Active learning queries
The loop also searches for what the system does not know:
| Memory signal | Generated query |
|---|---|
Low confidence on target_encoding | better alternatives to target encoding tabular |
High contradiction count on PCA | PCA feature engineering tree models when to avoid |
| Failed experiment on pseudo-labeling | pseudo labeling confidence threshold best practices |
Playwright handles pages that need a browser (Kaggle auth, JS-rendered listings). arXiv and GitHub often go through direct HTTP. The unifying piece is not the browser. It is that every fetch enters the same ingest → validate → compile path, not a separate junk drawer.

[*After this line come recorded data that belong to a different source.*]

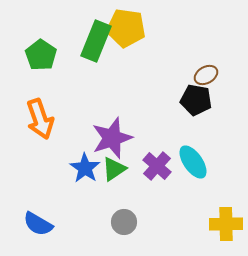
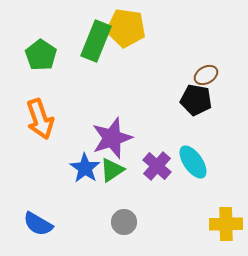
green triangle: moved 2 px left, 1 px down
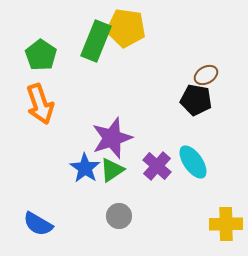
orange arrow: moved 15 px up
gray circle: moved 5 px left, 6 px up
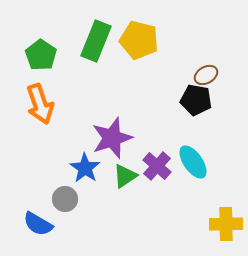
yellow pentagon: moved 13 px right, 12 px down; rotated 6 degrees clockwise
green triangle: moved 13 px right, 6 px down
gray circle: moved 54 px left, 17 px up
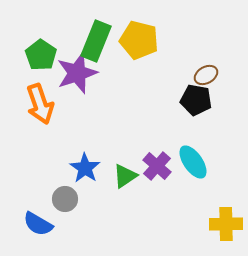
purple star: moved 35 px left, 65 px up
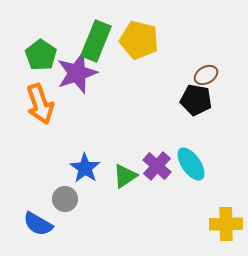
cyan ellipse: moved 2 px left, 2 px down
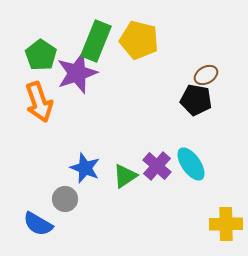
orange arrow: moved 1 px left, 2 px up
blue star: rotated 12 degrees counterclockwise
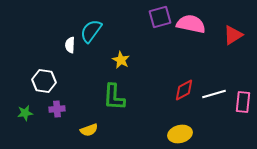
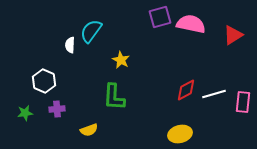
white hexagon: rotated 15 degrees clockwise
red diamond: moved 2 px right
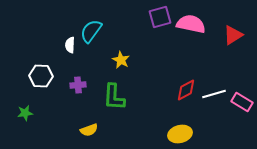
white hexagon: moved 3 px left, 5 px up; rotated 20 degrees counterclockwise
pink rectangle: moved 1 px left; rotated 65 degrees counterclockwise
purple cross: moved 21 px right, 24 px up
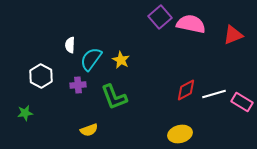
purple square: rotated 25 degrees counterclockwise
cyan semicircle: moved 28 px down
red triangle: rotated 10 degrees clockwise
white hexagon: rotated 25 degrees clockwise
green L-shape: rotated 24 degrees counterclockwise
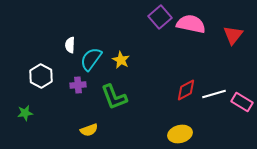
red triangle: rotated 30 degrees counterclockwise
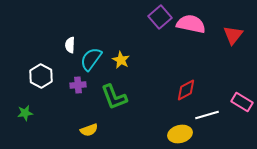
white line: moved 7 px left, 21 px down
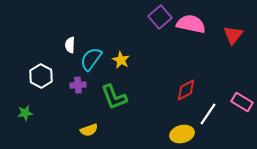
white line: moved 1 px right, 1 px up; rotated 40 degrees counterclockwise
yellow ellipse: moved 2 px right
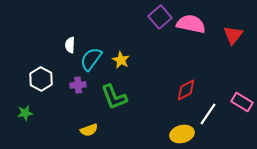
white hexagon: moved 3 px down
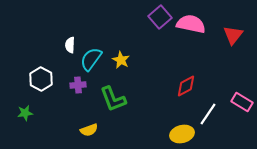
red diamond: moved 4 px up
green L-shape: moved 1 px left, 2 px down
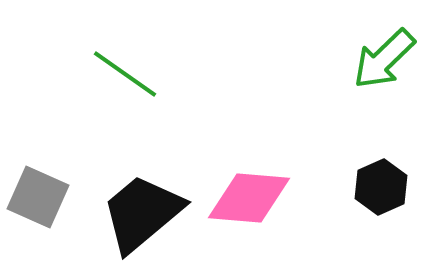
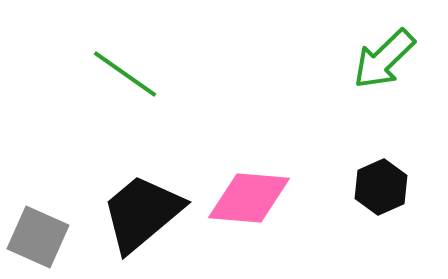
gray square: moved 40 px down
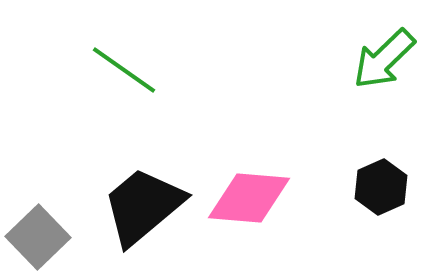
green line: moved 1 px left, 4 px up
black trapezoid: moved 1 px right, 7 px up
gray square: rotated 22 degrees clockwise
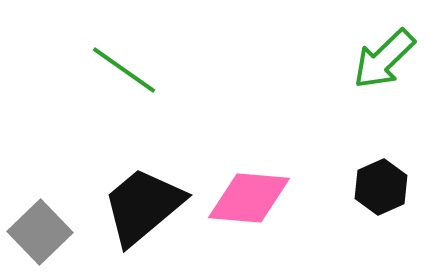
gray square: moved 2 px right, 5 px up
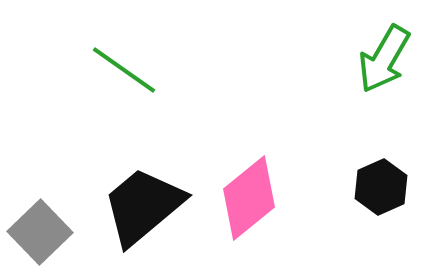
green arrow: rotated 16 degrees counterclockwise
pink diamond: rotated 44 degrees counterclockwise
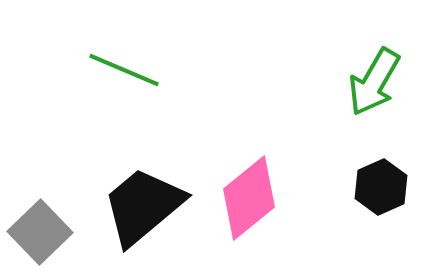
green arrow: moved 10 px left, 23 px down
green line: rotated 12 degrees counterclockwise
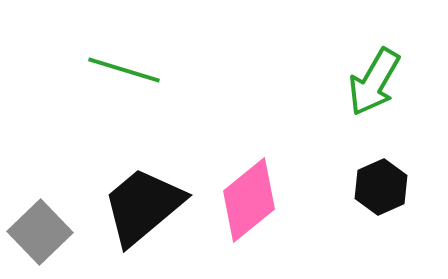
green line: rotated 6 degrees counterclockwise
pink diamond: moved 2 px down
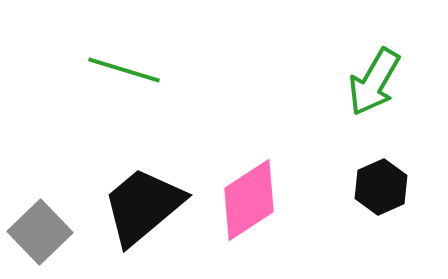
pink diamond: rotated 6 degrees clockwise
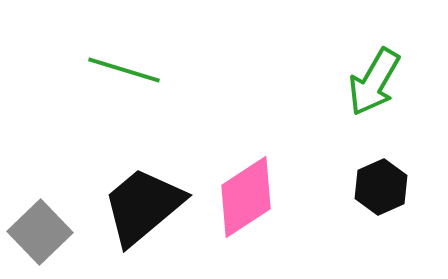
pink diamond: moved 3 px left, 3 px up
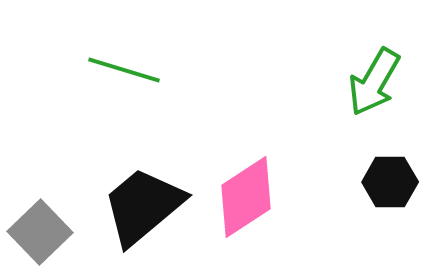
black hexagon: moved 9 px right, 5 px up; rotated 24 degrees clockwise
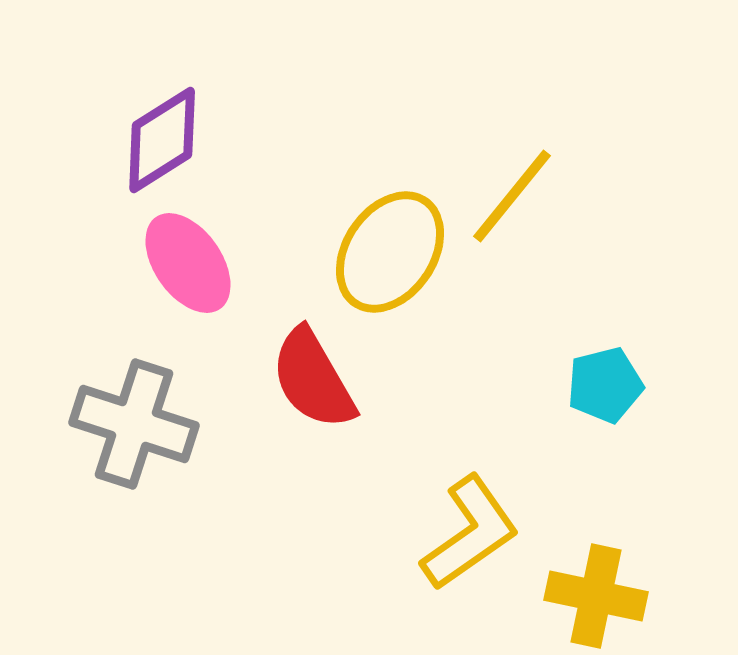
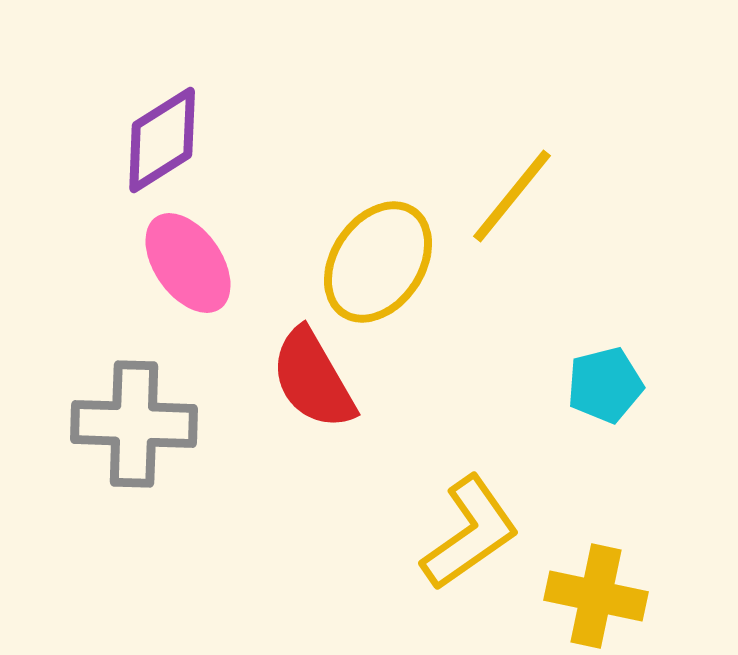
yellow ellipse: moved 12 px left, 10 px down
gray cross: rotated 16 degrees counterclockwise
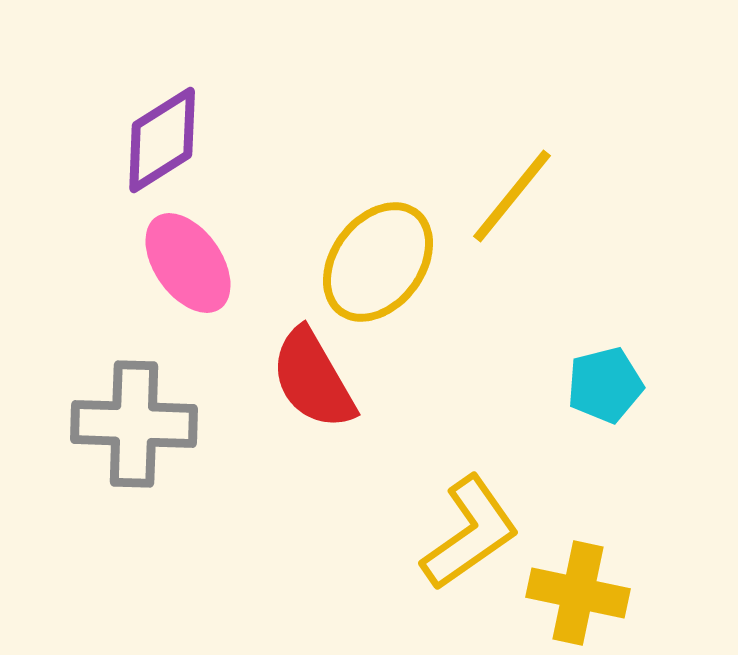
yellow ellipse: rotated 3 degrees clockwise
yellow cross: moved 18 px left, 3 px up
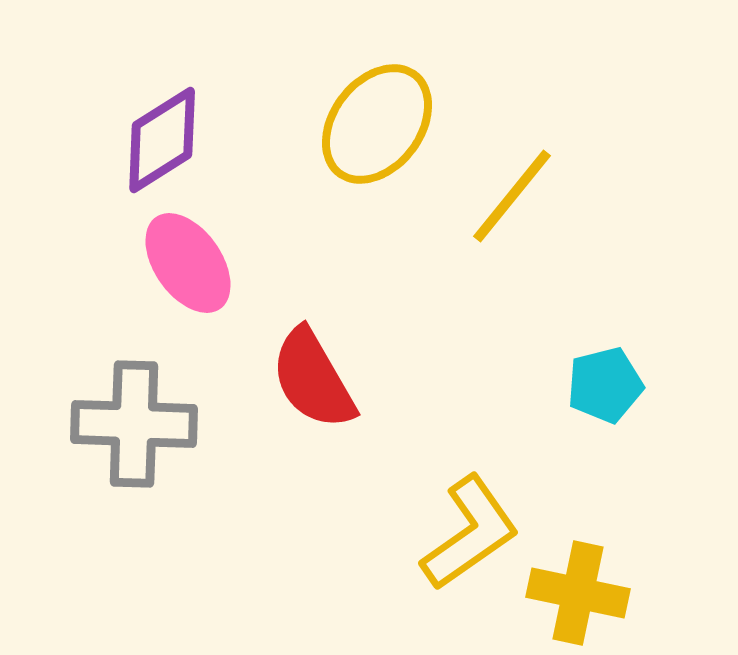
yellow ellipse: moved 1 px left, 138 px up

Implementation stages (where I am)
| Stage | Status |
|---|---|
| Step 1: Hardcoded 5–10 queries, scrape top results, run ingest | Designed; Kaggle crawl + ingest live |
| Step 2: LLM-generated queries from memory gaps | Planned |
| Step 3: Fully autonomous research → experiment loop | Target |
The principle I keep repeating: reading gives ideas, experiments give truth. Playwright is a fetch tool. The research agent is the loop around it.
Where It Stands
AutoKaggle today is a research prototype, not a Kaggle Grandmaster in a box. It crawls, ingests with hybrid extraction, maintains hybrid memory, serves RAG, plans strategies, trains tabular models, and records what it tried. The eval harness keeps me honest with separate tracks for seeded fixture retrieval vs generic crawl honesty.
I still want to win competitions. But the project taught me that the path there runs through memory engineering, the unglamorous layer Karpathy and half the industry are suddenly building in public.
I started by asking how to beat the leaderboard. I ended up asking how an agent remembers what works, forgets what does not, and compounds knowledge across competitions on a gaming laptop and a four-gigabyte budget.
That was not the plan. It might be the more interesting project.